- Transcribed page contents
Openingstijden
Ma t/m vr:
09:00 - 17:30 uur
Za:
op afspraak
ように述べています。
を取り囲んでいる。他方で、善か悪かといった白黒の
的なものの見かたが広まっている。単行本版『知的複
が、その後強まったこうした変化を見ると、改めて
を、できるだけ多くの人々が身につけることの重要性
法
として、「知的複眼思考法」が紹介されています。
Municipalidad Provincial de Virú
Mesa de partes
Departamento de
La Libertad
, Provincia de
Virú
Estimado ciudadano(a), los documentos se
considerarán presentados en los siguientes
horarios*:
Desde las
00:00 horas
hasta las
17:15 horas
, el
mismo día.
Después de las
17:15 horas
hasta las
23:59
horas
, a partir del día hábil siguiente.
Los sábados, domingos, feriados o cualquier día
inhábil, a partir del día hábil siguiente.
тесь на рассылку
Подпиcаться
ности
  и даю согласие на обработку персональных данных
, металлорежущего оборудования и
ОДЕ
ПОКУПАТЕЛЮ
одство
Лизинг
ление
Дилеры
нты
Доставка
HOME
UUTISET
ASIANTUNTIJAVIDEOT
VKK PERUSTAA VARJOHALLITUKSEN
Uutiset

--

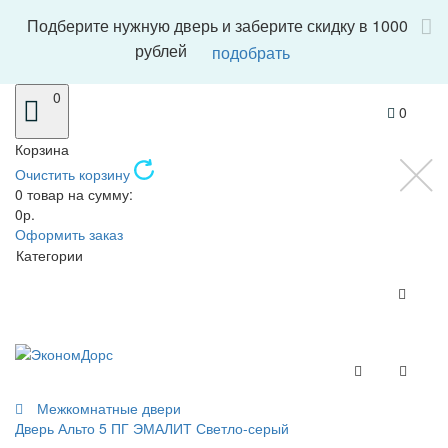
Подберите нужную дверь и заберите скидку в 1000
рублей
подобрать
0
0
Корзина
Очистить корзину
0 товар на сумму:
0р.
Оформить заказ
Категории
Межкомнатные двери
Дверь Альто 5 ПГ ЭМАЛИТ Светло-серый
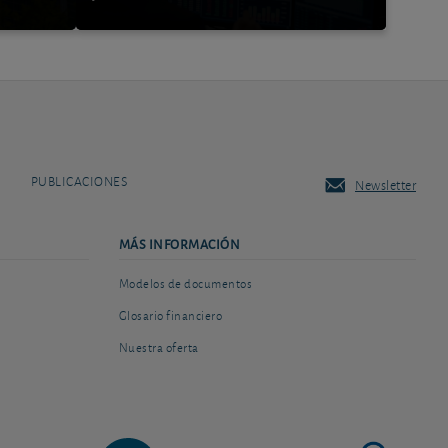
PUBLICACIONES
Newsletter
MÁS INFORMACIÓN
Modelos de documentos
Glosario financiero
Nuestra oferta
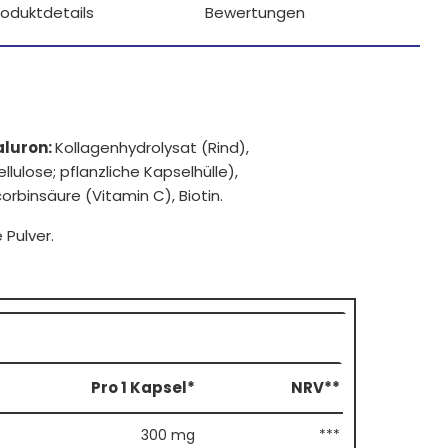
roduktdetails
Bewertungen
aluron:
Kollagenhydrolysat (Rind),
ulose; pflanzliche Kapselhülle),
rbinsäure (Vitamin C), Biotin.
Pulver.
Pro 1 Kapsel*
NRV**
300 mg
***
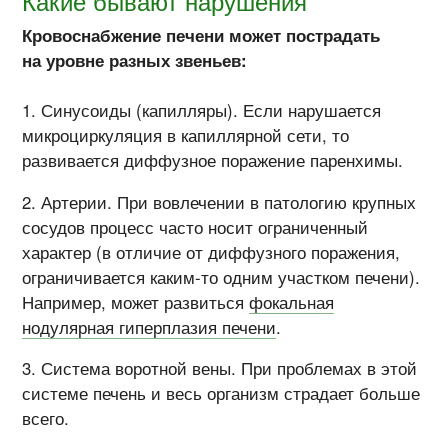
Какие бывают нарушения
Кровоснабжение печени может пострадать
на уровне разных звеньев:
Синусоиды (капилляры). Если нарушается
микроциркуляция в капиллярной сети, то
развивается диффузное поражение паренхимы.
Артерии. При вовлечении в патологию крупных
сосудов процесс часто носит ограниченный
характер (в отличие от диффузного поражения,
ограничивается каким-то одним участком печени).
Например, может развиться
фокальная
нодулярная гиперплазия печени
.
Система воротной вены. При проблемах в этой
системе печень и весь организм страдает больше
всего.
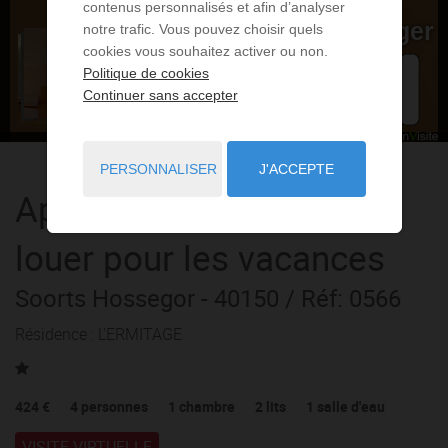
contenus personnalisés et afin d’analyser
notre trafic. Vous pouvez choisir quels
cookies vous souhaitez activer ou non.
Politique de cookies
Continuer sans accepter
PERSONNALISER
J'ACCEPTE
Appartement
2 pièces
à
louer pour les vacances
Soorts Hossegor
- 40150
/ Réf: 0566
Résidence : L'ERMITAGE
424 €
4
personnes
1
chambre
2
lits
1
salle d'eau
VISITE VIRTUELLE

- Assigned task
Reproduce the lines of the entries from the line containing "Подберите нужную дверь" through the line containing "Nuestra oferta", inclusive. Leave out the pictures.

- Task result
Подберите нужную дверь и заберите скидку в 1000
рублей
подобрать
0
0
Корзина
Очистить корзину
0 товар на сумму:
0р.
Оформить заказ
Категории
Межкомнатные двери
Дверь Альто 5 ПГ ЭМАЛИТ Светло-серый
PUBLICACIONES
Newsletter
MÁS INFORMACIÓN
Modelos de documentos
Glosario financiero
Nuestra oferta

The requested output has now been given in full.